Tickets have been mailed to the raffle organizer. However, you can purchase tickets online up to the morning of July 19, the day of the raffle. To do so, use this QR code. It is specific to St. Paul’s.

As an additional incentive, every ticket purchased by the conclusion of this multi-parish fundraiser will be duplicated and entered into a St. Paul’s drawing! We redeemed reward points from our business credit card and will be giving $150 in gift cards to four winners.

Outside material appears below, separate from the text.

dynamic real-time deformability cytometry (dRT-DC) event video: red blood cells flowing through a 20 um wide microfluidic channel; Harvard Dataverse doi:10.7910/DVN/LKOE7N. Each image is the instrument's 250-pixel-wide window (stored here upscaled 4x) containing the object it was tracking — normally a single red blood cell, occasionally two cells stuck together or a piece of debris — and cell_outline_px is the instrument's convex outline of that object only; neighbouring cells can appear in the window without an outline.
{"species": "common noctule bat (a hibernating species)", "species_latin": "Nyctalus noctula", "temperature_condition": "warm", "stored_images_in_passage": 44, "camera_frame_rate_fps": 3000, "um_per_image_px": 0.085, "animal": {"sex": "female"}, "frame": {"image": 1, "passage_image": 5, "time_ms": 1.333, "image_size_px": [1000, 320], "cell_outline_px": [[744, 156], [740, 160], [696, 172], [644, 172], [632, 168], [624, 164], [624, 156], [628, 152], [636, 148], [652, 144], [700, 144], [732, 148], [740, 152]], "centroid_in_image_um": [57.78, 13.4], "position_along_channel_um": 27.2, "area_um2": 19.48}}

The livestreamed drawing can be viewed at parishraffle.com.

FAMILY DEVOTIONAL SERIES

Chris Worthington and Deb Harrison, our youth ministers, have launched a new venture: The SPYM Family Devotional Series!  They first review the reading in the “Living Faith: Daily Catholic Devotions” to ascertain the day’s core message and then determine how to present it to their audience. A short video, which includes a Scripture reading and thoughts for our youth and their parents to reflect upon, is then recorded and uploaded. Each weekday offers a new Devotional, which can be accessed using the YouTube link below or on Facebook and Instagram. Check it out!

https://www.youtube.com/playlist?list=PLzyEey5tXCyu

FOOD FOR THOUGHT

Jesus uses the example of a Samaritan to show what it means to follow God’s will. Samaritans were seen as outsiders who did not keep the law as did the Jewish people. Yet, in the parable, the Samaritan does what others do not do: He stops to care for someone who is suffering.